__EXERCISE__: From the entries that follow, report every line in which "LIST" occurs.

[[ MATERIAL FOR THIS EXERCISE open ]]

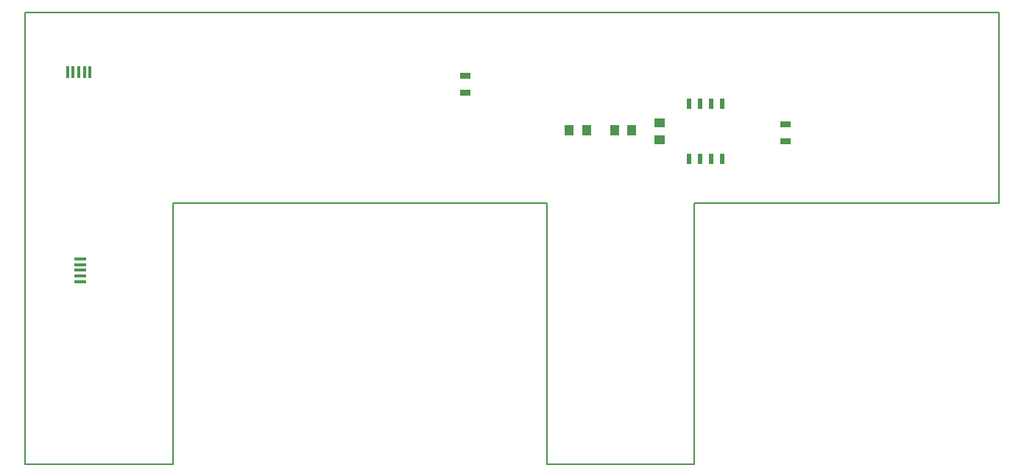
<source format=gbr>
G04 #@! TF.GenerationSoftware,KiCad,Pcbnew,(5.0.0)*
G04 #@! TF.CreationDate,2018-11-23T00:32:49+07:00*
G04 #@! TF.ProjectId,ext_module,6578745F6D6F64756C652E6B69636164,rev?*
G04 #@! TF.SameCoordinates,Original*
G04 #@! TF.FileFunction,Paste,Top*
G04 #@! TF.FilePolarity,Positive*
%FSLAX46Y46*%
G04 Gerber Fmt 4.6, Leading zero omitted, Abs format (unit mm)*
G04 Created by KiCad (PCBNEW (5.0.0)) date 11/23/18 00:32:49*
%MOMM*%
%LPD*%
G01*
G04 APERTURE LIST*
%ADD10C,0.150000*%
%ADD11R,1.250000X1.000000*%
%ADD12R,1.000000X1.250000*%
%ADD13R,1.300000X0.700000*%
%ADD14R,1.350000X0.400000*%
%ADD15R,0.400000X1.350000*%
%ADD16R,0.508000X1.143000*%
G04 APERTURE END LIST*
D10*
X21000000Y-23000000D02*
X21000000Y-75000000D01*
X133000000Y-23000000D02*
X21000000Y-23000000D01*
X133000000Y-45000000D02*
X133000000Y-23000000D01*
X98000000Y-45000000D02*
X133000000Y-45000000D01*
X98000000Y-75000000D02*
X98000000Y-45000000D01*
X81000000Y-75000000D02*
X98000000Y-75000000D01*
X81000000Y-45000000D02*
X81000000Y-75000000D01*
X38000000Y-45000000D02*
X81000000Y-45000000D01*
X38000000Y-75000000D02*
X38000000Y-45000000D01*
X21000000Y-75000000D02*
X38000000Y-75000000D01*
D11*
G04 #@! TO.C,C1uF1*
X93980000Y-35703000D03*
X93980000Y-37703000D03*
G04 #@! TD*
D12*
G04 #@! TO.C,C2.2uF1*
X83582000Y-36576000D03*
X85582000Y-36576000D03*
G04 #@! TD*
G04 #@! TO.C,C10uF1*
X90789000Y-36576000D03*
X88789000Y-36576000D03*
G04 #@! TD*
D13*
G04 #@! TO.C,R10k2*
X71628000Y-32253000D03*
X71628000Y-30353000D03*
G04 #@! TD*
G04 #@! TO.C,R100k1*
X108458000Y-37841000D03*
X108458000Y-35941000D03*
G04 #@! TD*
D14*
G04 #@! TO.C,U1*
X27385000Y-51405000D03*
X27385000Y-52055000D03*
X27385000Y-52705000D03*
X27385000Y-53355000D03*
X27385000Y-54005000D03*
G04 #@! TD*
D15*
G04 #@! TO.C,U2*
X28478000Y-29925000D03*
X27828000Y-29925000D03*
X27178000Y-29925000D03*
X26528000Y-29925000D03*
X25878000Y-29925000D03*
G04 #@! TD*
D16*
G04 #@! TO.C,U2F1*
X101219000Y-39878000D03*
X99949000Y-39878000D03*
X98679000Y-39878000D03*
X97409000Y-39878000D03*
X97409000Y-33528000D03*
X98679000Y-33528000D03*
X99949000Y-33528000D03*
X101219000Y-33528000D03*
G04 #@! TD*
M02*

</source>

[[ MATERIAL FOR THIS EXERCISE closed ]]

__WRITTEN RESPONSE__:
G04 APERTURE LIST*
G04 APERTURE END LIST*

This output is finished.